(WHAT YOU WILL DO): An exact transcription of every entry is required. Images are not part of it.

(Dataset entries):

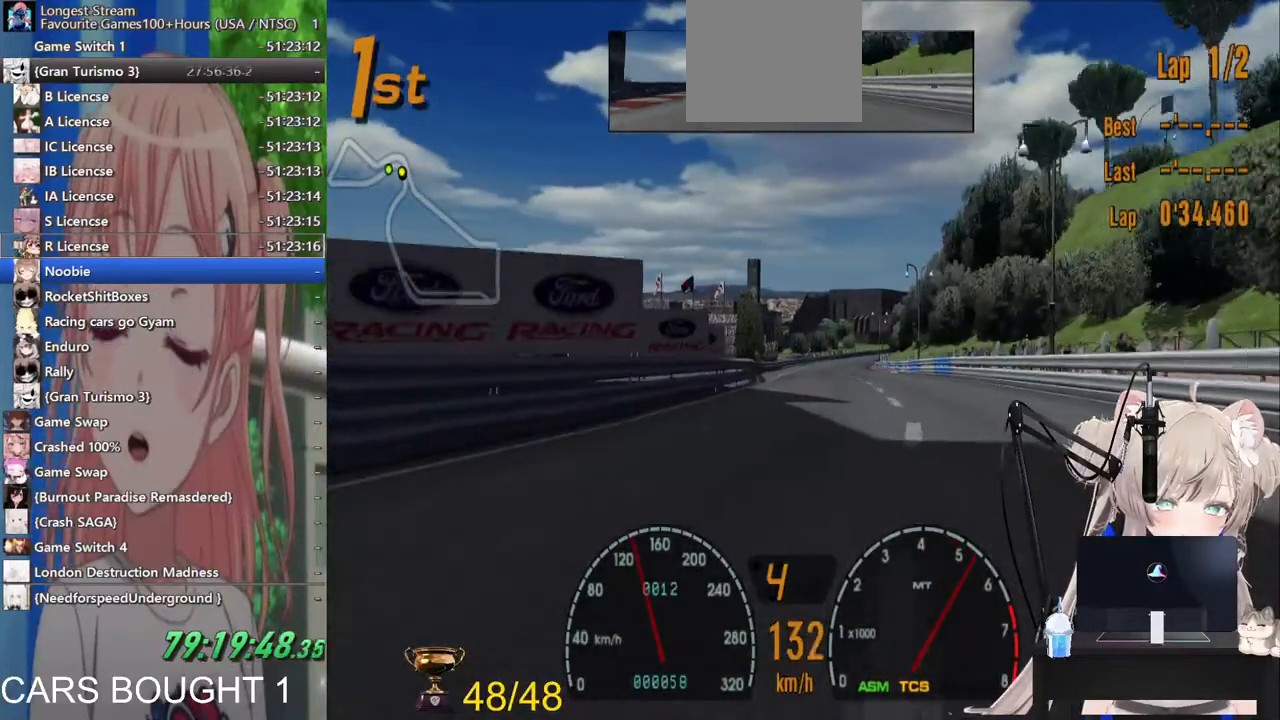
{"dt_ms": 500, "buttons": [], "left_stick": "center", "right_stick": "center", "events": []}
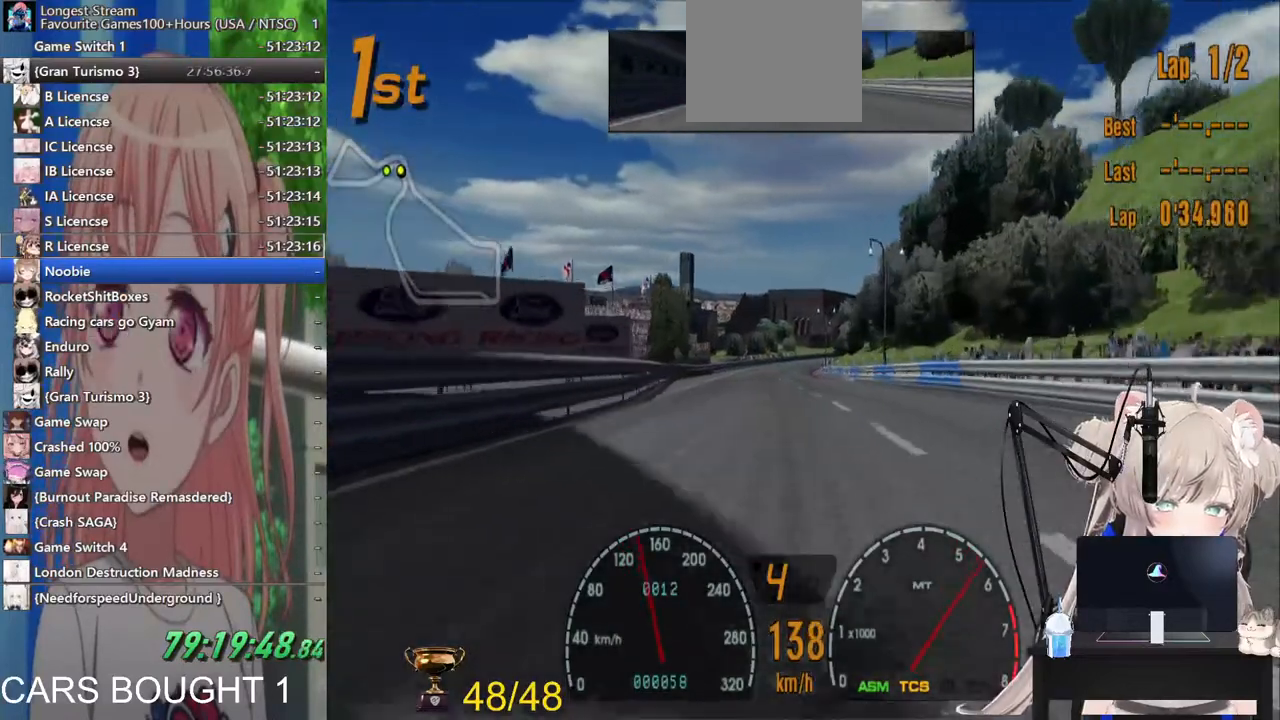
{"dt_ms": 500, "buttons": [], "left_stick": "left", "right_stick": "center", "events": [[467, "left_stick", "left"]]}
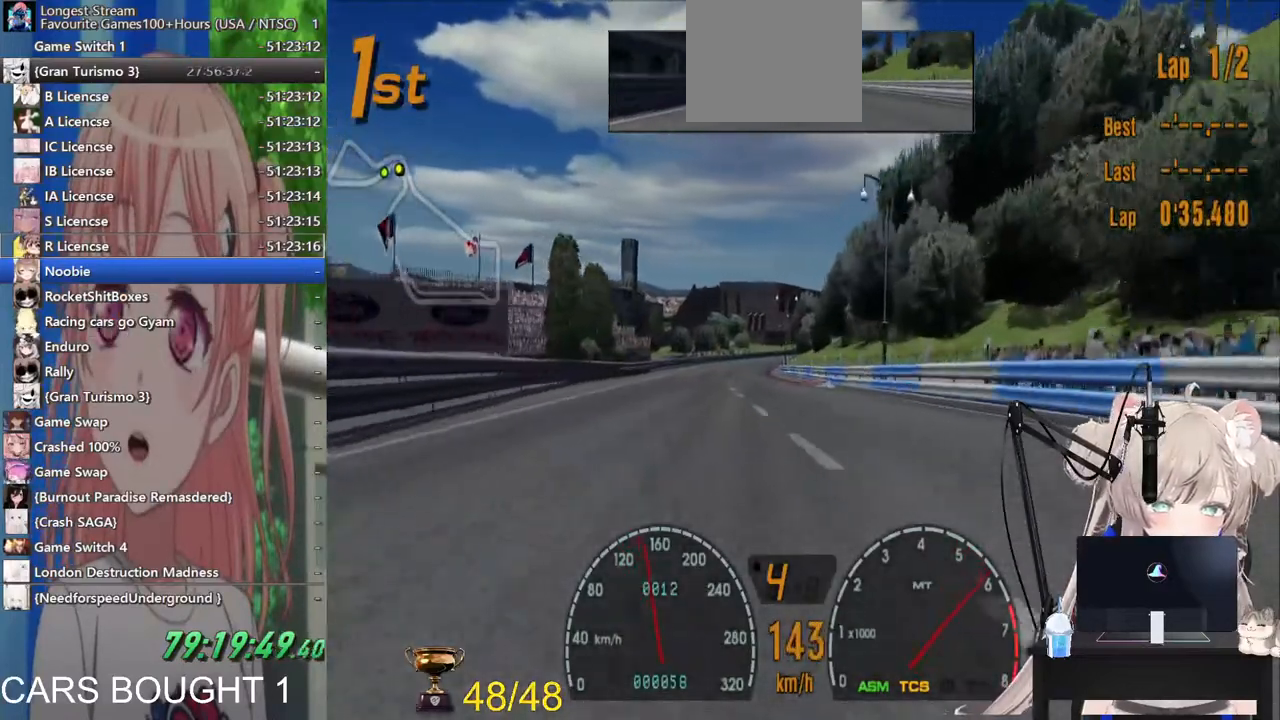
{"dt_ms": 500, "buttons": [], "left_stick": "right", "right_stick": "center", "events": [[233, "left_stick", "down-left"], [467, "left_stick", "right"]]}
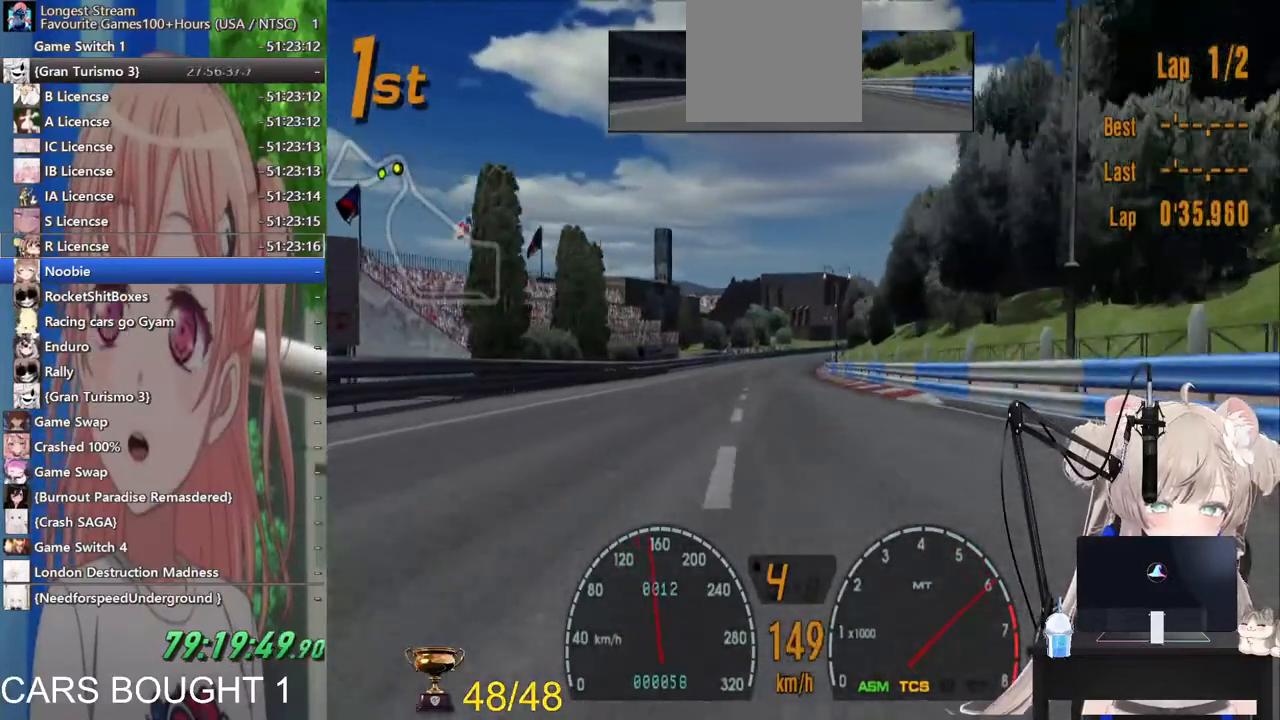
{"dt_ms": 500, "buttons": [], "left_stick": "center", "right_stick": "center", "events": [[117, "left_stick", "center"]]}
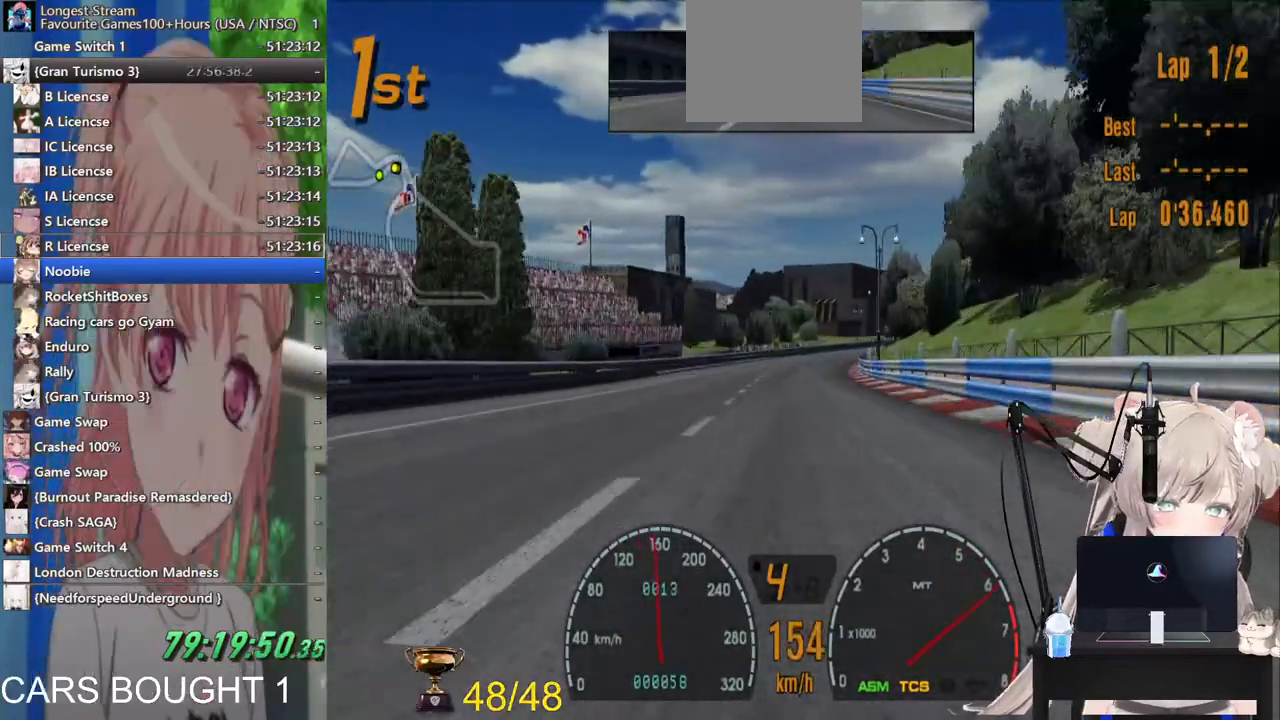
{"dt_ms": 500, "buttons": [], "left_stick": "center", "right_stick": "center", "events": [[50, "left_stick", "right"], [183, "left_stick", "center"]]}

(WRITTEN RESPONSE):
{"dt_ms": 500, "buttons": [], "left_stick": "center", "right_stick": "center", "events": []}
{"dt_ms": 500, "buttons": [], "left_stick": "left", "right_stick": "center", "events": [[467, "left_stick", "left"]]}
{"dt_ms": 500, "buttons": [], "left_stick": "right", "right_stick": "center", "events": [[233, "left_stick", "down-left"], [467, "left_stick", "right"]]}
{"dt_ms": 500, "buttons": [], "left_stick": "center", "right_stick": "center", "events": [[117, "left_stick", "center"]]}
{"dt_ms": 500, "buttons": [], "left_stick": "center", "right_stick": "center", "events": [[50, "left_stick", "right"], [183, "left_stick", "center"]]}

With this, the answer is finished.